*Listed records*:
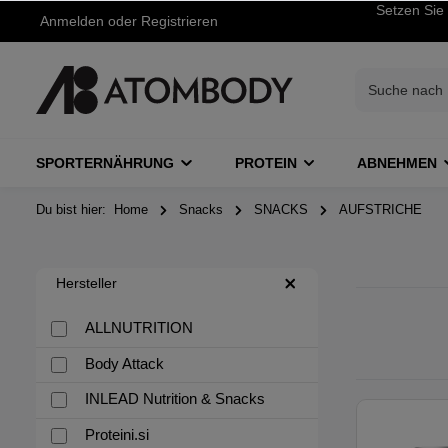
Setzen Sie 
Anmelden
oder
Registrieren
SPORTERNÄHRUNG
PROTEIN
ABNEHMEN
Du bist hier:
Home
Snacks
SNACKS
AUFSTRICHE
Hersteller
ALLNUTRITION
Body Attack
INLEAD Nutrition & Snacks
Proteini.si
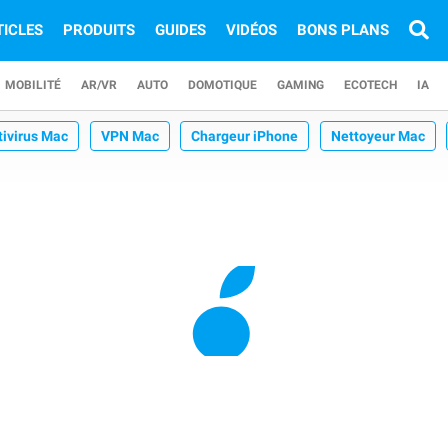
TICLES
PRODUITS
GUIDES
VIDÉOS
BONS PLANS
MOBILITÉ
AR/VR
AUTO
DOMOTIQUE
GAMING
ECOTECH
IA
tivirus Mac
VPN Mac
Chargeur iPhone
Nettoyeur Mac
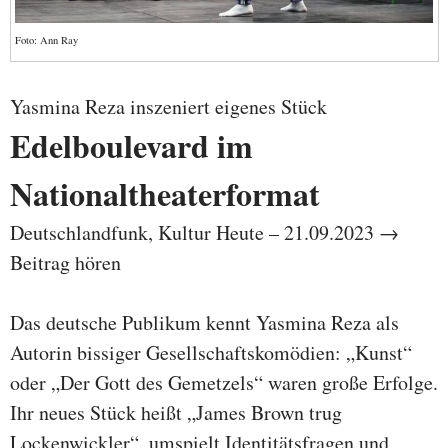
Foto: Ann Ray
Yasmina Reza inszeniert eigenes Stück
Edelboulevard im
Nationaltheaterformat
Deutschlandfunk, Kultur Heute – 21.09.2023 →
Beitrag hören
Das deutsche Publikum kennt Yasmina Reza als
Autorin bissiger Gesellschaftskomödien: „Kunst“
oder „Der Gott des Gemetzels“ waren große Erfolge.
Ihr neues Stück heißt „James Brown trug
Lockenwickler“, umspielt Identitätsfragen und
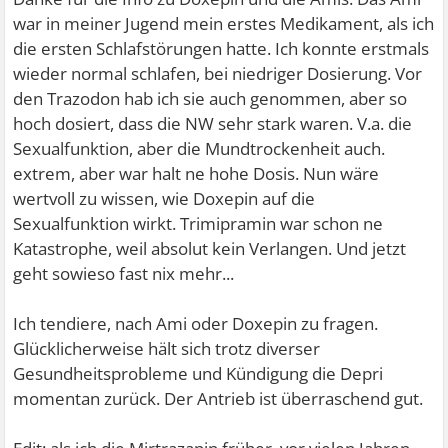
war in meiner Jugend mein erstes Medikament, als ich
die ersten Schlafstörungen hatte. Ich konnte erstmals
wieder normal schlafen, bei niedriger Dosierung. Vor
den Trazodon hab ich sie auch genommen, aber so
hoch dosiert, dass die NW sehr stark waren. V.a. die
Sexualfunktion, aber die Mundtrockenheit auch.
extrem, aber war halt ne hohe Dosis. Nun wäre
wertvoll zu wissen, wie Doxepin auf die
Sexualfunktion wirkt. Trimipramin war schon ne
Katastrophe, weil absolut kein Verlangen. Und jetzt
geht sowieso fast nix mehr...
Ich tendiere, nach Ami oder Doxepin zu fragen.
Glücklicherweise hält sich trotz diverser
Gesundheitsprobleme und Kündigung die Depri
momentan zurück. Der Antrieb ist überraschend gut.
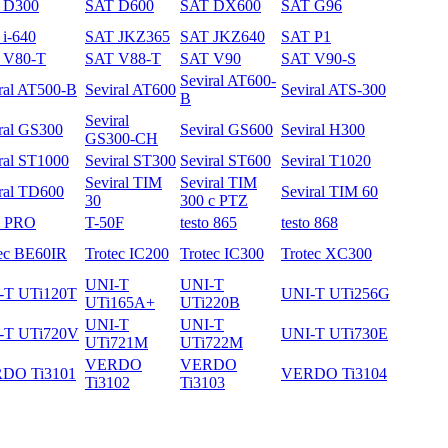
 D300
SAT D600
SAT DX600
SAT G96
i-640
SAT JKZ365
SAT JKZ640
SAT P1
 V80-T
SAT V88-T
SAT V90
SAT V90-S
Seviral AT600-
ral AT500-B
Seviral AT600
Seviral ATS-300
B
Seviral
ral GS300
Seviral GS600
Seviral H300
GS300-CH
ral ST1000
Seviral ST300
Seviral ST600
Seviral T1020
Seviral TIM
Seviral TIM
ral TD600
Seviral TIM 60
30
300 с PTZ
3 PRO
T-50F
testo 865
testo 868
ec BE60IR
Trotec IC200
Trotec IC300
Trotec XC300
UNI-T
UNI-T
-T UTi120T
UNI-T UTi256G
UTi165A+
UTi220B
UNI-T
UNI-T
-T UTi720V
UNI-T UTi730E
UTi721M
UTi722M
VERDO
VERDO
DO Ti3101
VERDO Ti3104
Ti3102
Ti3103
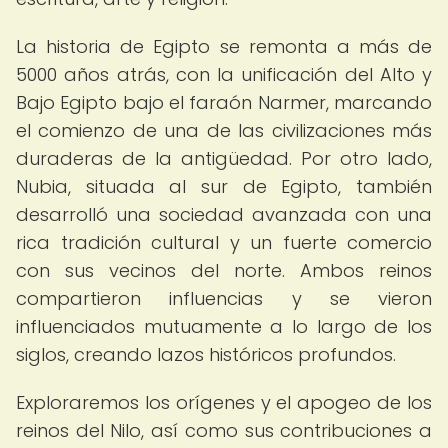
La historia de Egipto se remonta a más de
5000 años atrás, con la unificación del Alto y
Bajo Egipto bajo el faraón Narmer, marcando
el comienzo de una de las civilizaciones más
duraderas de la antigüedad. Por otro lado,
Nubia, situada al sur de Egipto, también
desarrolló una sociedad avanzada con una
rica tradición cultural y un fuerte comercio
con sus vecinos del norte. Ambos reinos
compartieron influencias y se vieron
influenciados mutuamente a lo largo de los
siglos, creando lazos históricos profundos.
Exploraremos los orígenes y el apogeo de los
reinos del Nilo, así como sus contribuciones a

*What needs to be done*: Leave out the pictures, then give all the records again exactly.

*Result for this task*:
Setzen Sie 
Anmelden
oder
Registrieren
SPORTERNÄHRUNG
PROTEIN
ABNEHMEN
Du bist hier:
Home
Snacks
SNACKS
AUFSTRICHE
Hersteller
ALLNUTRITION
Body Attack
INLEAD Nutrition & Snacks
Proteini.si
TICLES
PRODUITS
GUIDES
VIDÉOS
BONS PLANS
MOBILITÉ
AR/VR
AUTO
DOMOTIQUE
GAMING
ECOTECH
IA
tivirus Mac
VPN Mac
Chargeur iPhone
Nettoyeur Mac
Foto: Ann Ray
Yasmina Reza inszeniert eigenes Stück
Edelboulevard im
Nationaltheaterformat
Deutschlandfunk, Kultur Heute – 21.09.2023 →
Beitrag hören
Das deutsche Publikum kennt Yasmina Reza als
Autorin bissiger Gesellschaftskomödien: „Kunst“
oder „Der Gott des Gemetzels“ waren große Erfolge.
Ihr neues Stück heißt „James Brown trug
Lockenwickler“, umspielt Identitätsfragen und
war in meiner Jugend mein erstes Medikament, als ich
die ersten Schlafstörungen hatte. Ich konnte erstmals
wieder normal schlafen, bei niedriger Dosierung. Vor
den Trazodon hab ich sie auch genommen, aber so
hoch dosiert, dass die NW sehr stark waren. V.a. die
Sexualfunktion, aber die Mundtrockenheit auch.
extrem, aber war halt ne hohe Dosis. Nun wäre
wertvoll zu wissen, wie Doxepin auf die
Sexualfunktion wirkt. Trimipramin war schon ne
Katastrophe, weil absolut kein Verlangen. Und jetzt
geht sowieso fast nix mehr...
Ich tendiere, nach Ami oder Doxepin zu fragen.
Glücklicherweise hält sich trotz diverser
Gesundheitsprobleme und Kündigung die Depri
momentan zurück. Der Antrieb ist überraschend gut.
 D300
SAT D600
SAT DX600
SAT G96
i-640
SAT JKZ365
SAT JKZ640
SAT P1
 V80-T
SAT V88-T
SAT V90
SAT V90-S
Seviral AT600-
ral AT500-B
Seviral AT600
Seviral ATS-300
B
Seviral
ral GS300
Seviral GS600
Seviral H300
GS300-CH
ral ST1000
Seviral ST300
Seviral ST600
Seviral T1020
Seviral TIM
Seviral TIM
ral TD600
Seviral TIM 60
30
300 с PTZ
3 PRO
T-50F
testo 865
testo 868
ec BE60IR
Trotec IC200
Trotec IC300
Trotec XC300
UNI-T
UNI-T
-T UTi120T
UNI-T UTi256G
UTi165A+
UTi220B
UNI-T
UNI-T
-T UTi720V
UNI-T UTi730E
UTi721M
UTi722M
VERDO
VERDO
DO Ti3101
VERDO Ti3104
Ti3102
Ti3103
La historia de Egipto se remonta a más de
5000 años atrás, con la unificación del Alto y
Bajo Egipto bajo el faraón Narmer, marcando
el comienzo de una de las civilizaciones más
duraderas de la antigüedad. Por otro lado,
Nubia, situada al sur de Egipto, también
desarrolló una sociedad avanzada con una
rica tradición cultural y un fuerte comercio
con sus vecinos del norte. Ambos reinos
compartieron influencias y se vieron
influenciados mutuamente a lo largo de los
siglos, creando lazos históricos profundos.
Exploraremos los orígenes y el apogeo de los
reinos del Nilo, así como sus contribuciones a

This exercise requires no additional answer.